## DATA SHOWN
=== Begin Enclosure ===
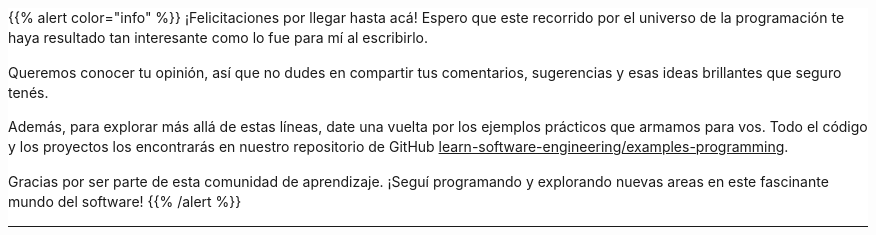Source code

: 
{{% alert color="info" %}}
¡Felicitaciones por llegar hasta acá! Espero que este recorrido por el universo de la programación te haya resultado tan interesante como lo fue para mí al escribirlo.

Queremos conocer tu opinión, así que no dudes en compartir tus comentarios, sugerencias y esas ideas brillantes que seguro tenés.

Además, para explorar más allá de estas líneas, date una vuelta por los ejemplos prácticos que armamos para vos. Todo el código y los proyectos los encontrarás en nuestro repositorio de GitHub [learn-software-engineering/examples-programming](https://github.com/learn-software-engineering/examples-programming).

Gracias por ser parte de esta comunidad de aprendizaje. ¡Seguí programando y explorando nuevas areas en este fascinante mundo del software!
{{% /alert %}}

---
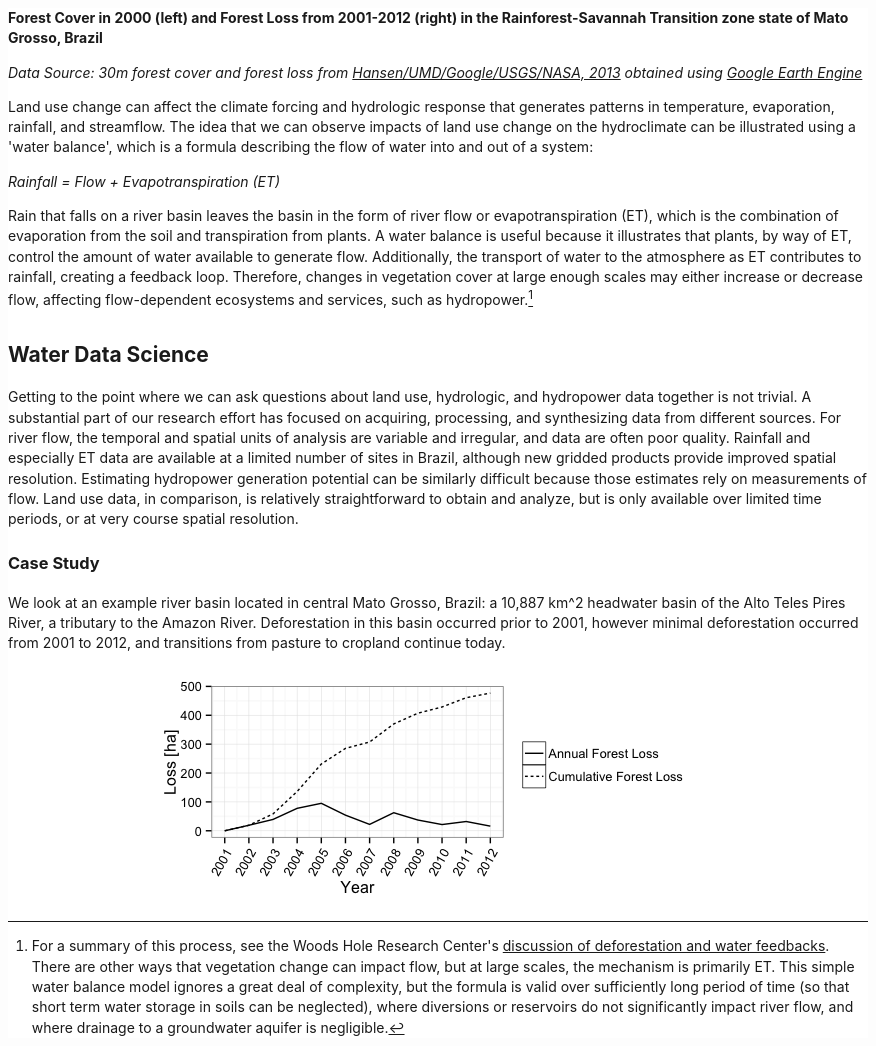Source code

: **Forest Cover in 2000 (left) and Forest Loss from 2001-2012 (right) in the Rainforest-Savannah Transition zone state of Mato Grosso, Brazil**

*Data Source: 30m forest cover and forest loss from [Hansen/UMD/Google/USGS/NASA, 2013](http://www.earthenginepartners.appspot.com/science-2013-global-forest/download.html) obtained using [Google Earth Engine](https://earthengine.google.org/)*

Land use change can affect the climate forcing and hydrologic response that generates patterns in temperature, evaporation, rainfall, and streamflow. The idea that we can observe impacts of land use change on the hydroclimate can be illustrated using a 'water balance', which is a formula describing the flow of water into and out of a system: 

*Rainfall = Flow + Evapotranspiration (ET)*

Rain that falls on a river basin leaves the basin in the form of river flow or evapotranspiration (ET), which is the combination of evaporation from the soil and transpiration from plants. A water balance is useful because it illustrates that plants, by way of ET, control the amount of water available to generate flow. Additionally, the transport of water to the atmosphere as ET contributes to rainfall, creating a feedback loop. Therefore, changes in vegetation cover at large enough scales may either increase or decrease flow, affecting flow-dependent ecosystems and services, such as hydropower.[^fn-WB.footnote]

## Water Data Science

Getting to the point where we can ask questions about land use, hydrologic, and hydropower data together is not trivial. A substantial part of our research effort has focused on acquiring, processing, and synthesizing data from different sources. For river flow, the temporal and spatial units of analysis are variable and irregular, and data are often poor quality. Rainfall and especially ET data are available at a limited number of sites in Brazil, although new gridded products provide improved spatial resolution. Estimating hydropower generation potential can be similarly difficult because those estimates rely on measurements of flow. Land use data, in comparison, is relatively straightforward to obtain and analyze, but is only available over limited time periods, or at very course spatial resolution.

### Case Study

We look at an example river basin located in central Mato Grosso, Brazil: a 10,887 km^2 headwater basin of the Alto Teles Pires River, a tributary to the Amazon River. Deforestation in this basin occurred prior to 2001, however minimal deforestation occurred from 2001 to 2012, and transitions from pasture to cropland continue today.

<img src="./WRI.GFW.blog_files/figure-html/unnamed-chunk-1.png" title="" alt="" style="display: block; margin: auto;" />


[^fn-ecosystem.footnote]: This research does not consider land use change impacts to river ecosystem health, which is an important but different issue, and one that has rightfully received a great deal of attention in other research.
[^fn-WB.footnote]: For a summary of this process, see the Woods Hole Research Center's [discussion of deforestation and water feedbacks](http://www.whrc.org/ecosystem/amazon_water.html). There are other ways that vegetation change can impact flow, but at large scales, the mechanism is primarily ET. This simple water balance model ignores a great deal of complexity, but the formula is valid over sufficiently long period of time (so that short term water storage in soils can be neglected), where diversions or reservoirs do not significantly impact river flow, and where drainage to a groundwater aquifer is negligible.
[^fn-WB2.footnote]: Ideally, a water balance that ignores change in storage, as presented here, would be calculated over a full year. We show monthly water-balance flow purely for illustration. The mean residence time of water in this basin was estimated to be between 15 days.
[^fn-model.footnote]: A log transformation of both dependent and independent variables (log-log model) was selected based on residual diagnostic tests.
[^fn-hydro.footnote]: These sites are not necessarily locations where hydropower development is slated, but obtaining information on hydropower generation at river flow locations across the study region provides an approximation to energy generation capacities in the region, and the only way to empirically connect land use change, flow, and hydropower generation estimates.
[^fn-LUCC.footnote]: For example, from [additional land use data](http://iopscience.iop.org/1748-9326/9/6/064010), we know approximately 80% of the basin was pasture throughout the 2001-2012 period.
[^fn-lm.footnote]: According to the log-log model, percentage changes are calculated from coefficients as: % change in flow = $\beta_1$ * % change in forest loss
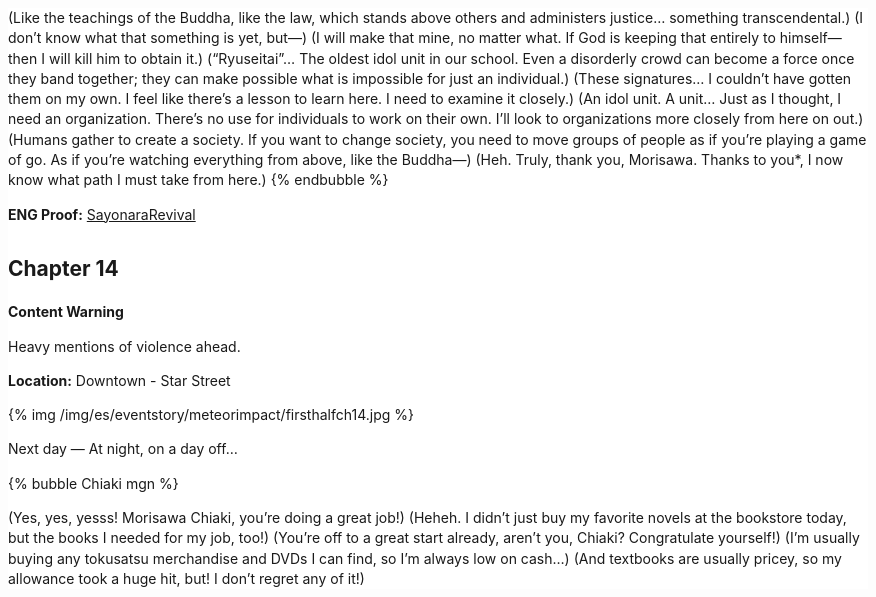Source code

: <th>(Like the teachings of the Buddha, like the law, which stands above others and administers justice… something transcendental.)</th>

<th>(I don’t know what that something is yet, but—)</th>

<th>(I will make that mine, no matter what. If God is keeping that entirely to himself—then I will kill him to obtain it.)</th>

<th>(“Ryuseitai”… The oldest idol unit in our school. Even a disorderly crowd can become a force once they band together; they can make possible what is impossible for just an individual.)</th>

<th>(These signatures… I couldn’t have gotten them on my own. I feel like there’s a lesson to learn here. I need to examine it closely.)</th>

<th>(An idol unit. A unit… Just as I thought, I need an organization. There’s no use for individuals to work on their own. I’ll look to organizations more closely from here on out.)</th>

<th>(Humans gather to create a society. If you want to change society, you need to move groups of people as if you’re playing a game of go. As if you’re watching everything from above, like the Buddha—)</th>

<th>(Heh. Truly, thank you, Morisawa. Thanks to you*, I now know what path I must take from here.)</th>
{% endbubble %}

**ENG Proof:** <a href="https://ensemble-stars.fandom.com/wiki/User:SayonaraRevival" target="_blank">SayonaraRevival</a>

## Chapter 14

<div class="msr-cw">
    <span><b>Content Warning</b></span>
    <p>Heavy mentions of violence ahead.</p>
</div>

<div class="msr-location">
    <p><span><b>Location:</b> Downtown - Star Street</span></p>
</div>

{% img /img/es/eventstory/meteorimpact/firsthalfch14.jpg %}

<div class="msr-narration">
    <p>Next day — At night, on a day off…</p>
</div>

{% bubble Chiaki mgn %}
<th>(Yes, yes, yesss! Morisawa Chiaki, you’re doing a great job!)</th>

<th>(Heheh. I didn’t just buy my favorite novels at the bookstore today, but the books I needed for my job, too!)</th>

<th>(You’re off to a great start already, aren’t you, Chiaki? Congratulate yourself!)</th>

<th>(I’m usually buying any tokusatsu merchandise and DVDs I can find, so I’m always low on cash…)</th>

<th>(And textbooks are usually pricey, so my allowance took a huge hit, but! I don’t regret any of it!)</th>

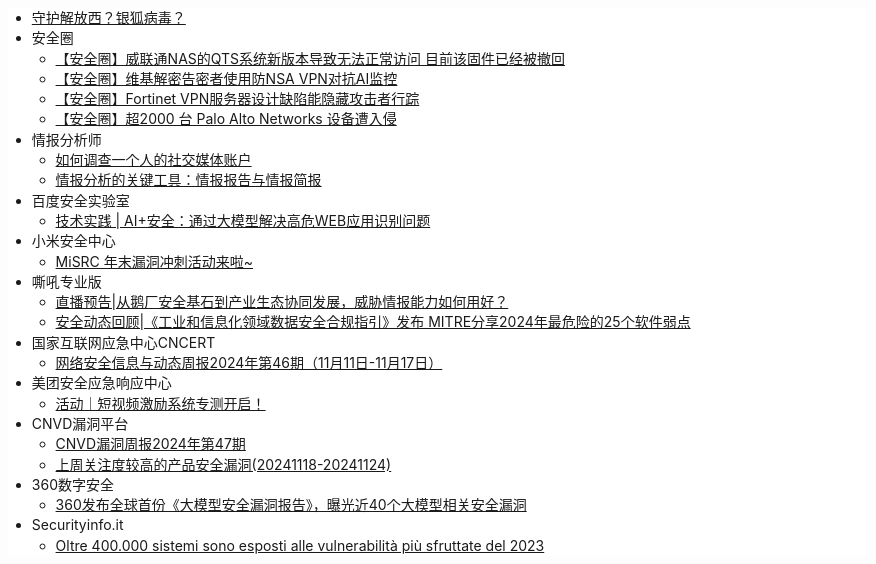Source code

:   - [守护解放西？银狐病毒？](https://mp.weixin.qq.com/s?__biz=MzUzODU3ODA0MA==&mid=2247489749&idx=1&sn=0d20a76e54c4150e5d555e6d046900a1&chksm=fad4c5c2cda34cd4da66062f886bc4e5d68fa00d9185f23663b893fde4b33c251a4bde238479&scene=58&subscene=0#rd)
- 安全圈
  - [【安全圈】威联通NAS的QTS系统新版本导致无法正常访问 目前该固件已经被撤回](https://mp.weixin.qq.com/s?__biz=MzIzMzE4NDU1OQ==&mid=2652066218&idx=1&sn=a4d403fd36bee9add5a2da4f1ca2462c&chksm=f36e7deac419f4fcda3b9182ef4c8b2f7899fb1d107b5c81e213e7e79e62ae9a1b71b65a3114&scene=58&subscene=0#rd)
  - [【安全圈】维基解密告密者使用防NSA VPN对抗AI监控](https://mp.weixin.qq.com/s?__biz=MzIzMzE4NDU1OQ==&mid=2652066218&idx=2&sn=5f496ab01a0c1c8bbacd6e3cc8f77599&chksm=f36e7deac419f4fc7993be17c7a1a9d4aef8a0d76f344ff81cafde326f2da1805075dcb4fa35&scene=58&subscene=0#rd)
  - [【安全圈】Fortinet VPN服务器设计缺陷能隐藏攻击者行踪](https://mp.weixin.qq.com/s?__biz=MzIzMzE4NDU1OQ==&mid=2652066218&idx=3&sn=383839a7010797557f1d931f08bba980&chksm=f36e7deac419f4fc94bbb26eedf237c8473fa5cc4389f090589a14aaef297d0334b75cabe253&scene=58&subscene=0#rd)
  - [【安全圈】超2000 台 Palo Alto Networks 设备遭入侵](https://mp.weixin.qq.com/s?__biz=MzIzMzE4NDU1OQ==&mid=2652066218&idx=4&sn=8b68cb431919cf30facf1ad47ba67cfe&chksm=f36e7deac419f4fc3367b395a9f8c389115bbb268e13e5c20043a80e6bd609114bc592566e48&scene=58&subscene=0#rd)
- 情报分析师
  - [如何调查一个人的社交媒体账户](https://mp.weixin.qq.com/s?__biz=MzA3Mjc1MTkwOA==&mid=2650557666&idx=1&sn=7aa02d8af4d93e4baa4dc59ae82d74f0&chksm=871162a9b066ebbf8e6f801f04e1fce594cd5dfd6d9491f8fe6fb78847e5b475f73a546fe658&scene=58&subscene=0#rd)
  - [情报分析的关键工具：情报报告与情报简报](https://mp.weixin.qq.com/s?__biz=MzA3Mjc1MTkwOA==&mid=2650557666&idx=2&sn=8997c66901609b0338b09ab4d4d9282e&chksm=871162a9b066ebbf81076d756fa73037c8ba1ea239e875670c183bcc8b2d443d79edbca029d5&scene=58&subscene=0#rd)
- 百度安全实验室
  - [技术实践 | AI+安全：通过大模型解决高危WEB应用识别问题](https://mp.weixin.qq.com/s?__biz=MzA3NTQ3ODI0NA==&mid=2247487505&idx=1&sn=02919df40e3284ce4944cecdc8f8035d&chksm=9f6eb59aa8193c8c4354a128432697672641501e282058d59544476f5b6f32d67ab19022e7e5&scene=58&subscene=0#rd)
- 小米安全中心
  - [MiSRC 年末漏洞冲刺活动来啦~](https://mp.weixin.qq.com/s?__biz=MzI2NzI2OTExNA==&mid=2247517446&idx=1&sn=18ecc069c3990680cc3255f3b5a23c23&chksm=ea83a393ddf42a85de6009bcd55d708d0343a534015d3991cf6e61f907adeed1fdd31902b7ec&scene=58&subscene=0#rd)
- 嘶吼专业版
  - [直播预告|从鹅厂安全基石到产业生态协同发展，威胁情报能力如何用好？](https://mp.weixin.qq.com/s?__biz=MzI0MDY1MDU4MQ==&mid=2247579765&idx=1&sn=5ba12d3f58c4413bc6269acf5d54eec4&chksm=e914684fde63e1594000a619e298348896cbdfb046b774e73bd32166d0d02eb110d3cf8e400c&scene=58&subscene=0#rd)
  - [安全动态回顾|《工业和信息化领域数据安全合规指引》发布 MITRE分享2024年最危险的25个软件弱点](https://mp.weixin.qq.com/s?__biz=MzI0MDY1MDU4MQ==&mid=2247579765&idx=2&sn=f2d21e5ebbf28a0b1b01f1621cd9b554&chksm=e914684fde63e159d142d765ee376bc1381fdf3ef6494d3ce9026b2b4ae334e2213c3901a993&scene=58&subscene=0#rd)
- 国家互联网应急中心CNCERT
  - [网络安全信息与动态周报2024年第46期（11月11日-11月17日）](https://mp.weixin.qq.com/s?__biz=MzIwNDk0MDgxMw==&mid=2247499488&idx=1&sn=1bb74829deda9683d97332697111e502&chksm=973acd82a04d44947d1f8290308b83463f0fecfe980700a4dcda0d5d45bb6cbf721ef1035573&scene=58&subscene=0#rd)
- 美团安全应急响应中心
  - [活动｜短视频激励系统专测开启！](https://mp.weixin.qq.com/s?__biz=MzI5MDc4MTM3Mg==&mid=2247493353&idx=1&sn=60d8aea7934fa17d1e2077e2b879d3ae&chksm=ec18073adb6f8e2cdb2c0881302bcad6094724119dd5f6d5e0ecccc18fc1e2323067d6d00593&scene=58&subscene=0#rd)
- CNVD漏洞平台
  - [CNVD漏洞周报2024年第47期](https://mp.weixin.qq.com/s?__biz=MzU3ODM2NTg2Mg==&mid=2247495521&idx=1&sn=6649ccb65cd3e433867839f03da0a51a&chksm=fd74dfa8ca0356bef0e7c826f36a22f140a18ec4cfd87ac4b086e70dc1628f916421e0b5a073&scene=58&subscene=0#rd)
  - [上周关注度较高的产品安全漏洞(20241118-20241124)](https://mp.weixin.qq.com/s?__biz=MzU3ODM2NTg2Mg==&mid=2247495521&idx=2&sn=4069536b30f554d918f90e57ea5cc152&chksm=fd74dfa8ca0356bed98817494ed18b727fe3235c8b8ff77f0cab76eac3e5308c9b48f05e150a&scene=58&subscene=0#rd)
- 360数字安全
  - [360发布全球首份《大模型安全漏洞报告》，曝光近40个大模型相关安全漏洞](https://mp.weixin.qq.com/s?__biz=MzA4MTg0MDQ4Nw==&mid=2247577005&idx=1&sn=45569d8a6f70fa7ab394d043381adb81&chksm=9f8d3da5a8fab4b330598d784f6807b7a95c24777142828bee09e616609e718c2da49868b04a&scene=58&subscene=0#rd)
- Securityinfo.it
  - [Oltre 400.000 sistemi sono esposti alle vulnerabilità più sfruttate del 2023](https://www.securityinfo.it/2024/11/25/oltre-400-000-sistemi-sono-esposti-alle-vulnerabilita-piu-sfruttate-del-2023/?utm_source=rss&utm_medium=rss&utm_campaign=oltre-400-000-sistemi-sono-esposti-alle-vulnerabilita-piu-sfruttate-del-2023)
=== End Enclosure ===
## AIM OF THE TASK
Edit the stretch from the start of the items through the line containing "Queremos conocer tu" by replacing "recorrido" with "viaje", leaving everything else unchanged, and give that stretch again without the pictures.

## RESULT
Source code

: 
{{% alert color="info" %}}
¡Felicitaciones por llegar hasta acá! Espero que este viaje por el universo de la programación te haya resultado tan interesante como lo fue para mí al escribirlo.

Queremos conocer tu opinión, así que no dudes en compartir tus comentarios, sugerencias y esas ideas brillantes que seguro tenés.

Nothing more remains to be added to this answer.